I'm sitting with a friend at work, and he's telling me about a problem in a relationship. As he talks, part of me is becoming aware of what he's describing from a more expansive point of view. As a result, I'm beginning to see what it is he needs to see in order to arrive at some resolution. I notice that I'm beginning to put this in words in my mind, so that I can speak them. I also notice that, when I do this, I lose touch with his awareness and what it's conveying. I also realize that if I speak what it is I'm seeing, he will also lose touch with what he's concerned about. His attention will shift to me - outside of him - and away from the issue. He may even resist my words for that very reason: despite any wisdom they might contain, my words will shift him out of his center, and preclude the possibility that he can arrive at the solution from within, and wouldn't that be preferable, and increase the likelihood that he would be willing to hear the truth?

So I abandon the desire to speak, to be wise, to be recognised and appreciated. I abandon putting what I am seeing into words. I rejoin him in the middle of his perspective, and resume my expanded awareness of his situation, in a wordless awareness. As a result, I begin to feel that his attention is following mine, moving into the expanded perspective in which the solution is obvious.

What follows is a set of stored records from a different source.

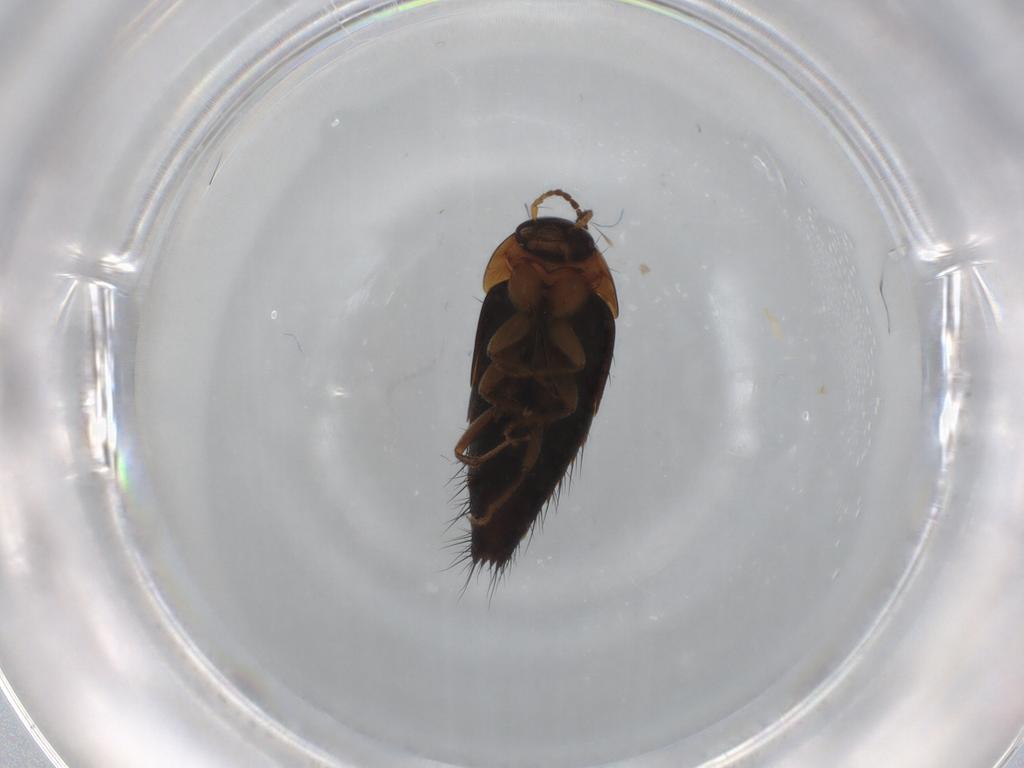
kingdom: Animalia
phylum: Arthropoda
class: Insecta
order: Coleoptera
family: Staphylinidae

The next thing I know, he is verbalizing, from within, the exact words I had been about to say to him. It was a most edifying and uplifting experience.

A similar thing has happened too many times for me to count. I will be aware that the room is too hot, or the sound is too loud. Rather than say or do anything, I will simply be aware. Then someone else will turn down the A/C or the music.

What if divine awareness operates in this way - knowing all that is felt and desired by everyone, and being able to respond, not through direct action, but by raising our awarenesss to the level where the resolution is obvious, or by causing the universe at large to address our needs?

I once had a vision which suggested that if humans could tithe, not 10% of their money, but 10% of the attention they normally use to create division (we each live in our own separate dwelling that requires our own separate source of power to maintain our own separate environment, etc., etc. - and almost 100% of our attention is spent in the process of creating and maintaining this separation) - if we took 10% of that attention and united it in creative desire, the atmosphere of the planet itself might just respond to the degree that we wouldn't need our separate dwellings. The weather would be that perfect. There are legends that suggest that the planet was once like this.

Okay, I know I've gone a little far afield here, but the power of attention vs action, as illustrated by my talk with my friend, is unquestionable to me, and I honestly think that power is much more unlimited than we believe.

This isn't suggesting that we shouldn't act, any more than we shouldn't eat. But fasting has its value, as well. Food and acting are for the body. Fasting and being more expansively aware are for the spirit.